George Orwell's essay Why I Write was published in an obscure, short-lived English literary magazine in 1947. It was reprinted in (I think) an Australian literary magazine a year or so later, and that's where I must have read it. It made me think for the first time about why I had this odd compulsion to arrange my thoughts in what seemed to be an orderly manner, and set them down on paper.  I remember trying to set down my reasons why I wrote. I wish I still had the two or three badly typed pages I managed to produce as my answer when I was in my early 20s, but like nearly everything I wrote in those days, it hasn't survived. 

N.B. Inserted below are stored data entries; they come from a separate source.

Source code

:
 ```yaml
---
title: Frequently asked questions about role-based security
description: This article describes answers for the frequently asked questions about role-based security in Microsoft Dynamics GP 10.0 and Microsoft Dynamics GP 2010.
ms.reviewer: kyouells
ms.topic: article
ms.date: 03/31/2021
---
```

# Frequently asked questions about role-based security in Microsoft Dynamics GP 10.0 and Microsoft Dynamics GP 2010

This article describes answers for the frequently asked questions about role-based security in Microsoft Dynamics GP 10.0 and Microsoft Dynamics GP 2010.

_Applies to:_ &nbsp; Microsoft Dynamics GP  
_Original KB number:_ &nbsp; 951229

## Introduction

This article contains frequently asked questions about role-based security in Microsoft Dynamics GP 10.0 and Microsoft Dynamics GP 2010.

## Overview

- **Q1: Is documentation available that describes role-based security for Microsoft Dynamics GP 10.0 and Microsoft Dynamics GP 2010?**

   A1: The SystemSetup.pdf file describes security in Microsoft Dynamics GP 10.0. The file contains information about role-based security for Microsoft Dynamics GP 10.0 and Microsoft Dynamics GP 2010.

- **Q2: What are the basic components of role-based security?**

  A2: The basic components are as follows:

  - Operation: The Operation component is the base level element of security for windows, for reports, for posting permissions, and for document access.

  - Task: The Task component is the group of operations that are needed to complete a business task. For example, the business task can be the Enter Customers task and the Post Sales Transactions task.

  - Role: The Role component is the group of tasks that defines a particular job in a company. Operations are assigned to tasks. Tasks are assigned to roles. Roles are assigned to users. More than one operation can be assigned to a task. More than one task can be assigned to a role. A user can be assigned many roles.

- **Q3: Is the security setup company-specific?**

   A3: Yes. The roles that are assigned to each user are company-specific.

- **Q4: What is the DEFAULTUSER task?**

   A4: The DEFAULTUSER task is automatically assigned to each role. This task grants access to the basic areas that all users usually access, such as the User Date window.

Orwell spent a few pages describing how he wrote, and on what topics - fact, political polemics, infrequently fiction, though later works, his two most famous, most timeless books, Animal Farm and 1984, are classified as fiction. He seems to have found it difficult to address the question in the title of his essay, because he flits around it like a bee buzzing from flower to flower and his reasons are sometimes buried almost shamefacedly in paragraphs about something else. At one point in the essay he tries to compile a list of reasons: egoism; aesthetic enthusiasm; to store facts for posterity; political purpose. But he gets distracted, and this essay, which could have been a valuable contribution to literary scholarship, is in the end a rather frustrating, rather inchoate, rather annoying and disappointing mess. I suppose that's one reason I tried to write my own essay on the matter in 1948 or thereabouts. Other collections of essays that I formerly possessed, by E M Forster, Aldous Huxley, Arthur Koestler, half a dozen other 'public intellectuals' of the 1930s, 1940s, 1950s, are long gone, not part of my shrunken downsized library, so I can't check; but I don't recall any other writers or thinkers who addressed the question, and stated their reasons for writing.

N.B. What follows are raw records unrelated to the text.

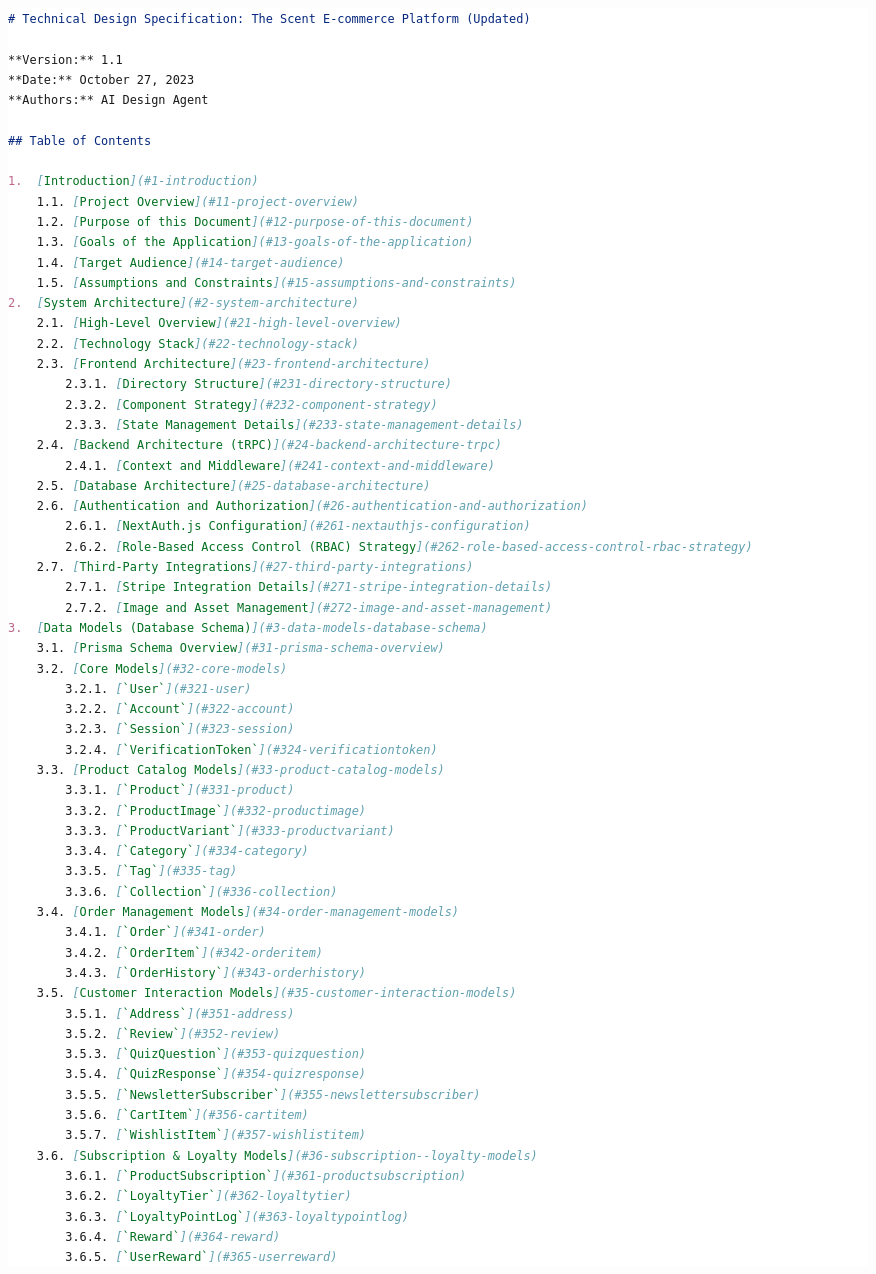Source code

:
 ```markdown
# Technical Design Specification: The Scent E-commerce Platform (Updated)

**Version:** 1.1
**Date:** October 27, 2023
**Authors:** AI Design Agent

## Table of Contents

1.  [Introduction](#1-introduction)
    1.1. [Project Overview](#11-project-overview)
    1.2. [Purpose of this Document](#12-purpose-of-this-document)
    1.3. [Goals of the Application](#13-goals-of-the-application)
    1.4. [Target Audience](#14-target-audience)
    1.5. [Assumptions and Constraints](#15-assumptions-and-constraints)
2.  [System Architecture](#2-system-architecture)
    2.1. [High-Level Overview](#21-high-level-overview)
    2.2. [Technology Stack](#22-technology-stack)
    2.3. [Frontend Architecture](#23-frontend-architecture)
        2.3.1. [Directory Structure](#231-directory-structure)
        2.3.2. [Component Strategy](#232-component-strategy)
        2.3.3. [State Management Details](#233-state-management-details)
    2.4. [Backend Architecture (tRPC)](#24-backend-architecture-trpc)
        2.4.1. [Context and Middleware](#241-context-and-middleware)
    2.5. [Database Architecture](#25-database-architecture)
    2.6. [Authentication and Authorization](#26-authentication-and-authorization)
        2.6.1. [NextAuth.js Configuration](#261-nextauthjs-configuration)
        2.6.2. [Role-Based Access Control (RBAC) Strategy](#262-role-based-access-control-rbac-strategy)
    2.7. [Third-Party Integrations](#27-third-party-integrations)
        2.7.1. [Stripe Integration Details](#271-stripe-integration-details)
        2.7.2. [Image and Asset Management](#272-image-and-asset-management)
3.  [Data Models (Database Schema)](#3-data-models-database-schema)
    3.1. [Prisma Schema Overview](#31-prisma-schema-overview)
    3.2. [Core Models](#32-core-models)
        3.2.1. [`User`](#321-user)
        3.2.2. [`Account`](#322-account)
        3.2.3. [`Session`](#323-session)
        3.2.4. [`VerificationToken`](#324-verificationtoken)
    3.3. [Product Catalog Models](#33-product-catalog-models)
        3.3.1. [`Product`](#331-product)
        3.3.2. [`ProductImage`](#332-productimage)
        3.3.3. [`ProductVariant`](#333-productvariant)
        3.3.4. [`Category`](#334-category)
        3.3.5. [`Tag`](#335-tag)
        3.3.6. [`Collection`](#336-collection)
    3.4. [Order Management Models](#34-order-management-models)
        3.4.1. [`Order`](#341-order)
        3.4.2. [`OrderItem`](#342-orderitem)
        3.4.3. [`OrderHistory`](#343-orderhistory)
    3.5. [Customer Interaction Models](#35-customer-interaction-models)
        3.5.1. [`Address`](#351-address)
        3.5.2. [`Review`](#352-review)
        3.5.3. [`QuizQuestion`](#353-quizquestion)
        3.5.4. [`QuizResponse`](#354-quizresponse)
        3.5.5. [`NewsletterSubscriber`](#355-newslettersubscriber)
        3.5.6. [`CartItem`](#356-cartitem)
        3.5.7. [`WishlistItem`](#357-wishlistitem)
    3.6. [Subscription & Loyalty Models](#36-subscription--loyalty-models)
        3.6.1. [`ProductSubscription`](#361-productsubscription)
        3.6.2. [`LoyaltyTier`](#362-loyaltytier)
        3.6.3. [`LoyaltyPointLog`](#363-loyaltypointlog)
        3.6.4. [`Reward`](#364-reward)
        3.6.5. [`UserReward`](#365-userreward)
```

My reasons then included desire to clarify complex concepts and ideas, to explain, perhaps to simplify these concepts and ideas by expressing them in my own words, and not insignificantly, the pleasure I got from writing. These reasons are implicit, sometimes explicit, in much of my professional writing. Among my books, I've edited a massive reference textbook of public health and preventive medicine, compiled and edited technical dictionaries of epidemiology and of public health, and co-edited an encyclopedia of public health and a 'Companion' to Medicine in the 'Companion' series published by Oxford University Press. I wrote large parts of all these books, even the encyclopedia, to which I contributed more than my fair share. Working on all of these and other books and articles, and writing editorials for journals I edited, gave me immense pleasure, partly because of collegial relationships with other editors and authors, but mainly because it was such a pleasure to do all that writing. I've always been chuffed to get feedback from readers who say it's a pleasure to read what I've written, more enjoyable than many other textbooks and works of reference because I wrote with a lively style that kept readers awake.

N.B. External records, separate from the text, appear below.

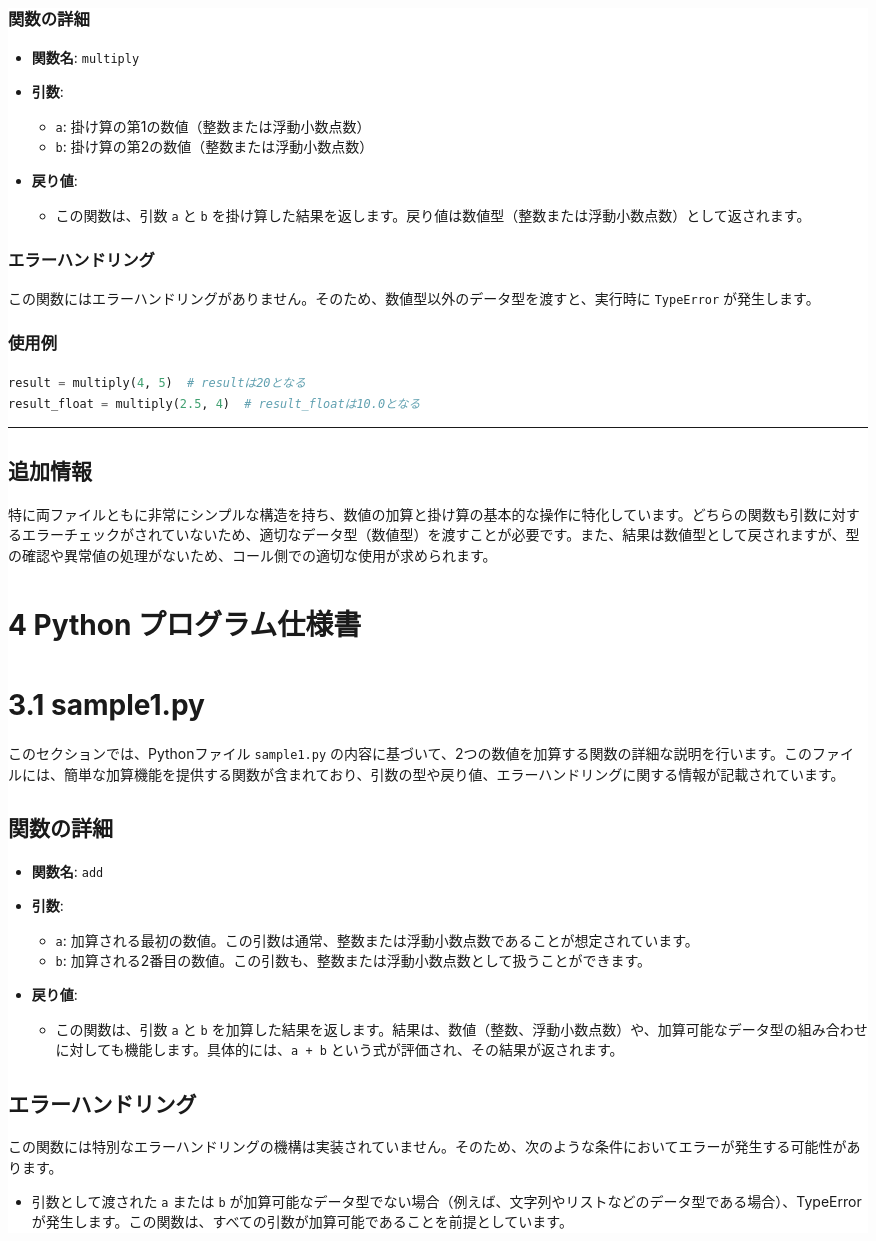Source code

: ### 関数の詳細
- **関数名**: `multiply`
- **引数**:
  - `a`: 掛け算の第1の数値（整数または浮動小数点数）
  - `b`: 掛け算の第2の数値（整数または浮動小数点数）

- **戻り値**:
  - この関数は、引数 `a` と `b` を掛け算した結果を返します。戻り値は数値型（整数または浮動小数点数）として返されます。

### エラーハンドリング
この関数にはエラーハンドリングがありません。そのため、数値型以外のデータ型を渡すと、実行時に `TypeError` が発生します。

### 使用例
```python
result = multiply(4, 5)  # resultは20となる
result_float = multiply(2.5, 4)  # result_floatは10.0となる
```

---

## 追加情報
特に両ファイルともに非常にシンプルな構造を持ち、数値の加算と掛け算の基本的な操作に特化しています。どちらの関数も引数に対するエラーチェックがされていないため、適切なデータ型（数値型）を渡すことが必要です。また、結果は数値型として戻されますが、型の確認や異常値の処理がないため、コール側での適切な使用が求められます。

# 4 Python プログラム仕様書

# 3.1 sample1.py

このセクションでは、Pythonファイル `sample1.py` の内容に基づいて、2つの数値を加算する関数の詳細な説明を行います。このファイルには、簡単な加算機能を提供する関数が含まれており、引数の型や戻り値、エラーハンドリングに関する情報が記載されています。

## 関数の詳細

- **関数名**: `add`
- **引数**:
  - `a`: 加算される最初の数値。この引数は通常、整数または浮動小数点数であることが想定されています。
  - `b`: 加算される2番目の数値。この引数も、整数または浮動小数点数として扱うことができます。
  
- **戻り値**:
  - この関数は、引数 `a` と `b` を加算した結果を返します。結果は、数値（整数、浮動小数点数）や、加算可能なデータ型の組み合わせに対しても機能します。具体的には、`a + b` という式が評価され、その結果が返されます。

## エラーハンドリング

この関数には特別なエラーハンドリングの機構は実装されていません。そのため、次のような条件においてエラーが発生する可能性があります。

- 引数として渡された `a` または `b` が加算可能なデータ型でない場合（例えば、文字列やリストなどのデータ型である場合）、TypeErrorが発生します。この関数は、すべての引数が加算可能であることを前提としています。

Until recently I've always been able to find exactly the right word, the appropriate phrase, the rounding off paragraph to sum it all up. Alas, as I enter my 90th year I find all this no longer falls trippingly off my tongue, it's no longer there at the surface of my mind, waiting to be plucked and used to the best purpose. Now I must often search, sometimes in vain, for the needed words and phrases. These, no doubt, are signs of declining intellectual vitality that I must accept and make the best of, smiling bravely through unshed tears as I lament the ravages of time.  No, correction: I don't lament them at all, I acknowledge and accept them, thankful to be here still after all these years and insightful enough to recognize my limitations.

And I can add another reason to my list of reasons Why I write: It's the perfect therapy.